▶ **GIVEN RECORDS**:
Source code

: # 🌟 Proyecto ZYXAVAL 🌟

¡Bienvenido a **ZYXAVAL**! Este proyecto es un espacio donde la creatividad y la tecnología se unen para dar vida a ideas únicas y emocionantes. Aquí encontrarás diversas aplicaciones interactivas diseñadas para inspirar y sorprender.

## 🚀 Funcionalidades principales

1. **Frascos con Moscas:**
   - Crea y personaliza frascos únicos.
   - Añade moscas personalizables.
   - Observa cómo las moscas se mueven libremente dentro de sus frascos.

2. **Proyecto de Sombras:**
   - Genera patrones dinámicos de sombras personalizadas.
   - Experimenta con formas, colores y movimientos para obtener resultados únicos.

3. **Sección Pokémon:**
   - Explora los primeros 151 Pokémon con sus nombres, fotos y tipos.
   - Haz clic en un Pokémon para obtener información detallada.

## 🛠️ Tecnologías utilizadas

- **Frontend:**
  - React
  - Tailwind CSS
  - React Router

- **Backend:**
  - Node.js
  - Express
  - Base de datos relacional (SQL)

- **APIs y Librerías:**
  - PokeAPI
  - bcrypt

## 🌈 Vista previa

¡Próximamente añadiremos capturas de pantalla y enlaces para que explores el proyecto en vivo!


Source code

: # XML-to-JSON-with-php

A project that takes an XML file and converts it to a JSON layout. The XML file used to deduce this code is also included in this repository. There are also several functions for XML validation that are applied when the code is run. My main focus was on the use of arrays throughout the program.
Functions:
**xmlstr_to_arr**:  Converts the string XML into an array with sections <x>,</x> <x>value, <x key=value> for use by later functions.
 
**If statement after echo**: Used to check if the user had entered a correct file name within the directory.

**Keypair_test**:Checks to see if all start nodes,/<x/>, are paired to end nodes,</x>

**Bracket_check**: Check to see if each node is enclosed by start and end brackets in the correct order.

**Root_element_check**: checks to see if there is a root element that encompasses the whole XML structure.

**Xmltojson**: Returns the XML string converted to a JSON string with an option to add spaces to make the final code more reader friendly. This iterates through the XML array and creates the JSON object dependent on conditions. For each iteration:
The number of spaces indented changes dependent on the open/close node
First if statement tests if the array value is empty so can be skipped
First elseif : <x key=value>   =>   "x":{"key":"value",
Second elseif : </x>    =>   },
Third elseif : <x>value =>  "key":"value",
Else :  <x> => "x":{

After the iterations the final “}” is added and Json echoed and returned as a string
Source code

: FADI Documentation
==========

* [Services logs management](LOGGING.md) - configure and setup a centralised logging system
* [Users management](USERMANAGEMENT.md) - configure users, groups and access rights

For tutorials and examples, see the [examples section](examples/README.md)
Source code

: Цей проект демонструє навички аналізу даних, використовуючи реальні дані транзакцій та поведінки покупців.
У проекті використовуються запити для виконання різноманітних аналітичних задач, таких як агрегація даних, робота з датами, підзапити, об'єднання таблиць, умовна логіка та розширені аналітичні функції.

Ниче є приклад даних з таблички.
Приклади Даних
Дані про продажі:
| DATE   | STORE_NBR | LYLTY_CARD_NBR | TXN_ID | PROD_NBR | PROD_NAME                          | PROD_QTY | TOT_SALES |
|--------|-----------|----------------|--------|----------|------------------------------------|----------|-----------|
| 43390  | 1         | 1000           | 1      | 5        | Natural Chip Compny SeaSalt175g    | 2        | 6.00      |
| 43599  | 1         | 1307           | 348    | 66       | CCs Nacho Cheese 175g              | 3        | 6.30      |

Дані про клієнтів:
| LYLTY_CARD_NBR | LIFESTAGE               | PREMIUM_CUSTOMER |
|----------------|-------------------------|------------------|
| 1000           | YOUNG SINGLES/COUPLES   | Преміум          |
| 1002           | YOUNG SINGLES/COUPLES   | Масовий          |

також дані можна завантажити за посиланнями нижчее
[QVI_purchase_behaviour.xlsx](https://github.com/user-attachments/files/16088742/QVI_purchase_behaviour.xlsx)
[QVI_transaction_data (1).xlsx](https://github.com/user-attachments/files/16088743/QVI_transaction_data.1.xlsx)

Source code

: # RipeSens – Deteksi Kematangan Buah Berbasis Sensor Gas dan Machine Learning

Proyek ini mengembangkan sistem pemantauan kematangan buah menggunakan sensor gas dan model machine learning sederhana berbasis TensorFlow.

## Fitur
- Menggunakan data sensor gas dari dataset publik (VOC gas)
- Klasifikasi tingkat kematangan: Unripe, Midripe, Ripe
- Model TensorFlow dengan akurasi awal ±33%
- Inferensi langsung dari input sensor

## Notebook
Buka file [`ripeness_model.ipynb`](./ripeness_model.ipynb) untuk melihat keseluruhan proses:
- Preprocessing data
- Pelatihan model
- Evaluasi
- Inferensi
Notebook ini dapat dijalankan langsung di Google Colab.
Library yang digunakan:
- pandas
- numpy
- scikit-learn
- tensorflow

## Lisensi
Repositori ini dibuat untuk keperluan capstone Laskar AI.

▶ **EXERCISE REQUIREMENTS**:
Filter the entries down to the lines containing "COUPLES". Copy each of those lines.

▶ **SOLUTION**:
| 1000           | YOUNG SINGLES/COUPLES   | Преміум          |
| 1002           | YOUNG SINGLES/COUPLES   | Масовий          |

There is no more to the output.